Study text >>
□ □ □ □ □
In Australia at present, children and adults with dyslexia have no


9
specified pathways to achieve diagnosis and support. In the education
system there are few qualified to diagnose, and the wait time for school
psychologists is up to a year. For adults, there is no process through
Centrelink for support. Individuals therefore have to fund their own
diagnosis and subsequent support. On a user pays basis, only the
financially secure can afford this. This leaves pensioners, low-income
earners, students and the unemployed with nowhere to go.

RECOMMENDATIONS

Our recommendations are about both reducing the impact of dyslexia on
the approximately 5-10% of Australian children and adults who struggle
with its daily implications and about the ways in which assistance can be
provided earlier and more effectively (thereby preventing dyslexia from
becoming as serious a condition as it does when left unattended). These
recommendations are designed to improve both access and equity in the
everyday lives of Australian children and adults currently struggling with
this hidden disability. This can be achieved through:
o Officially recognizing dyslexia as a disability;
o Providing high quality literacy instruction;
o Providing school-based dyslexia resilience programs.
□ □ □ □ □
Entries provided >>
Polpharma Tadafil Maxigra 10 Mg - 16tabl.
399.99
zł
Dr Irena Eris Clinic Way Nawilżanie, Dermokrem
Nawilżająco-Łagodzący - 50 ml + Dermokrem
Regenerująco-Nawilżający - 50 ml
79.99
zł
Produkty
□ □ □ □ □
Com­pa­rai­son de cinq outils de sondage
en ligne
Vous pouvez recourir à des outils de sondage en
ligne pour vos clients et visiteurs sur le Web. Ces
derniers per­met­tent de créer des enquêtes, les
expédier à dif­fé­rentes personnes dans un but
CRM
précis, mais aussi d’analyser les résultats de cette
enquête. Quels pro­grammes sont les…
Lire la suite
□ □ □ □ □
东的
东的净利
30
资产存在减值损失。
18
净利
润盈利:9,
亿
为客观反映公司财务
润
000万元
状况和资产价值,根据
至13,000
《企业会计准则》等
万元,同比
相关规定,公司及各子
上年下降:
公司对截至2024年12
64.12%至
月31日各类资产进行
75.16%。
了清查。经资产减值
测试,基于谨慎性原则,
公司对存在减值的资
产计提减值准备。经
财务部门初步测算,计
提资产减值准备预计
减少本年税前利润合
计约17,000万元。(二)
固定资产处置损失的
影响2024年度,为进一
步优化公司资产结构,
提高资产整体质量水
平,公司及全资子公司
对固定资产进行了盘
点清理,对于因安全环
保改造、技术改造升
□ □ □ □ □
Exercise prompt >> According to the text on dyslexia in Australia, how long can the wait for school psychologists be? These records were taken from a different source than the text.

Exercise result >> The wait can be up to a year.